Helping small businesses survive

Two restaurateurs who have participated in the program for two years are exceedingly grateful for the VEE opportunity, albeit for different reasons. It got one through a rough patch. For the other, it gave him another venue in which to do the right thing.

“It has, honestly, been a lifesaver,” says Jaci Reynolds, who owns a catering business and food truck called Jaci’s BBQ Joint.

Reynolds says last year was her first year with the truck and she had no plan for the fall or winter other than to take on catering gigs.

She heard of the program, contacted organizers, and “thank goodness, they needed more partners,” she says.

Otherwise, she says, she would have had taken on another sort of job, which would have proved difficult to find, given that she planned to leave when barbecue season started again.
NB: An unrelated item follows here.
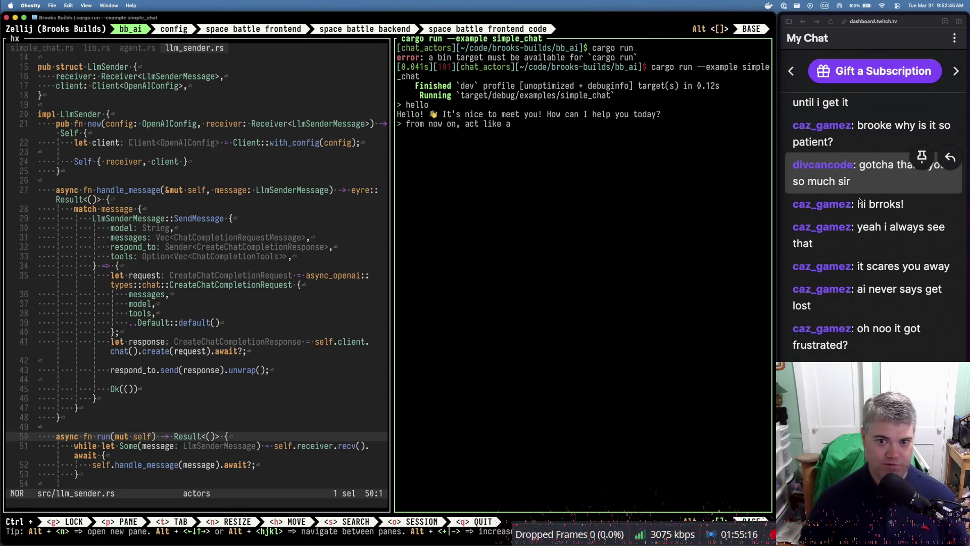
text(stack overflow answerer)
“Everyone Eats kept me going,” Reynolds says, recognizing that the program will end just as she’ll be moving on from the food truck to a bricks-and-mortar location at the new Vermont Marketplace (formerly The Outlet Center) on Canal Street, off Exit 1 of Interstate 91, where she’s renting a kitchen and “pivoting the business a little bit.”

For Eddie Cogliano of Fast Eddie’s Restaurant and Bakery on Putney Road in Brattleboro, helping out is a way of life, and Vermont Everyone Eats offered him another opportunity to do so.

“I do the meals because it’s the right thing to do, not for financial gain,” Cogliano says. “I put out meat meals, which are expensive to make. I was a caterer for 30 years in Massachusetts and have huge buying power. I mostly buy meat from Boston, but I do buy local veggies, so I’m able to give a good value.”

Cogliano is also involved with Groundworks, a Brattleboro collaborative working to find solutions to end hunger and homelessness in the region. He personally delivers meals there every Thursday and plans to do more.

“They look forward to seeing me,” he says, adding that his 19 years in the Coast Guard showed him how government programs work — or sometimes don’t work — in many locations.

“There is homelessness everywhere, but it seems in Brattleboro homelessness is highlighted, and it seems to be a big problem, and it’s very sad,” he says. “Sometimes between the political layers things don’t always work out so well, but if everyone does the right thing, it does work.”

“Amanda has been great and when I saw what it [VEE] was, and knew I could make an immediate impact, it meant a lot to me,” Cogliano says.